[[ RECORD SET, beginning ]]

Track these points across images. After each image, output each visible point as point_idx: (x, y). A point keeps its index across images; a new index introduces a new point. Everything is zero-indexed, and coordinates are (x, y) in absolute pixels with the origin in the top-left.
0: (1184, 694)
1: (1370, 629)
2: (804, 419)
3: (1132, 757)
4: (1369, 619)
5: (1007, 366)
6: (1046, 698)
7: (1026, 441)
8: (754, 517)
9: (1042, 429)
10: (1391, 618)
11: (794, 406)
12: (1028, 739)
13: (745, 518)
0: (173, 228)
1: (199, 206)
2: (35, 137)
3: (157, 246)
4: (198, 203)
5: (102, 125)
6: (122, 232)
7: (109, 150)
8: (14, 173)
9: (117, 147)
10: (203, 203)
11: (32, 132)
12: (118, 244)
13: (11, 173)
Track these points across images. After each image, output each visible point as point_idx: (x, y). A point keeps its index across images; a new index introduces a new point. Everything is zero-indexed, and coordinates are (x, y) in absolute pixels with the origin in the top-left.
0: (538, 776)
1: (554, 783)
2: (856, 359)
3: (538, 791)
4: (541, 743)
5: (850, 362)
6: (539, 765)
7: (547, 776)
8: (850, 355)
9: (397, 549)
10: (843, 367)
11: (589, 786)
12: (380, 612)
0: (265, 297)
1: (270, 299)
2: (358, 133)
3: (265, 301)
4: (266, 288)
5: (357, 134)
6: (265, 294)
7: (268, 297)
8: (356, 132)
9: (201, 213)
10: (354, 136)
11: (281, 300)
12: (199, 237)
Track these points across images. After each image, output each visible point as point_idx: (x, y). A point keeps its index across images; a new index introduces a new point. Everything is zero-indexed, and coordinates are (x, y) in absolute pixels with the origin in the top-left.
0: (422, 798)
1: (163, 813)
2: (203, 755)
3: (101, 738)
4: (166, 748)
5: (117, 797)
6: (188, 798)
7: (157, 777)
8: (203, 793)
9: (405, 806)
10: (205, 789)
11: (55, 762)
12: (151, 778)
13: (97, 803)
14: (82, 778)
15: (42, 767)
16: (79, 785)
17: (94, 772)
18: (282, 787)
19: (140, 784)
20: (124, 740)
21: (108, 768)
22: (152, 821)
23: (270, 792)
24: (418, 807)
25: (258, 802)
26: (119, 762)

[[ RECORD SET, end ]]

### PROBLEM TO SOLVE
Write the material out once more so that every line matches the original.

### EXERCISE OUTPUT
Track these points across images. After each image, output each visible point as point_idx: (x, y). A point keeps its index across images; a new index introduces a new point. Everything is zero-indexed, and coordinates are (x, y) in absolute pixels with the origin in the top-left.
0: (1184, 694)
1: (1370, 629)
2: (804, 419)
3: (1132, 757)
4: (1369, 619)
5: (1007, 366)
6: (1046, 698)
7: (1026, 441)
8: (754, 517)
9: (1042, 429)
10: (1391, 618)
11: (794, 406)
12: (1028, 739)
13: (745, 518)
0: (173, 228)
1: (199, 206)
2: (35, 137)
3: (157, 246)
4: (198, 203)
5: (102, 125)
6: (122, 232)
7: (109, 150)
8: (14, 173)
9: (117, 147)
10: (203, 203)
11: (32, 132)
12: (118, 244)
13: (11, 173)
Track these points across images. After each image, output each visible point as point_idx: (x, y). A point keeps its index across images; a new index introduces a new point. Everything is zero-indexed, and coordinates are (x, y) in absolute pixels with the origin in the top-left.
0: (538, 776)
1: (554, 783)
2: (856, 359)
3: (538, 791)
4: (541, 743)
5: (850, 362)
6: (539, 765)
7: (547, 776)
8: (850, 355)
9: (397, 549)
10: (843, 367)
11: (589, 786)
12: (380, 612)
0: (265, 297)
1: (270, 299)
2: (358, 133)
3: (265, 301)
4: (266, 288)
5: (357, 134)
6: (265, 294)
7: (268, 297)
8: (356, 132)
9: (201, 213)
10: (354, 136)
11: (281, 300)
12: (199, 237)
Track these points across images. After each image, output each visible point as point_idx: (x, y). A point keeps its index across images; a new index introduces a new point. Everything is zero-indexed, and coordinates are (x, y) in absolute pixels with the origin in the top-left.
0: (422, 798)
1: (163, 813)
2: (203, 755)
3: (101, 738)
4: (166, 748)
5: (117, 797)
6: (188, 798)
7: (157, 777)
8: (203, 793)
9: (405, 806)
10: (205, 789)
11: (55, 762)
12: (151, 778)
13: (97, 803)
14: (82, 778)
15: (42, 767)
16: (79, 785)
17: (94, 772)
18: (282, 787)
19: (140, 784)
20: (124, 740)
21: (108, 768)
22: (152, 821)
23: (270, 792)
24: (418, 807)
25: (258, 802)
26: (119, 762)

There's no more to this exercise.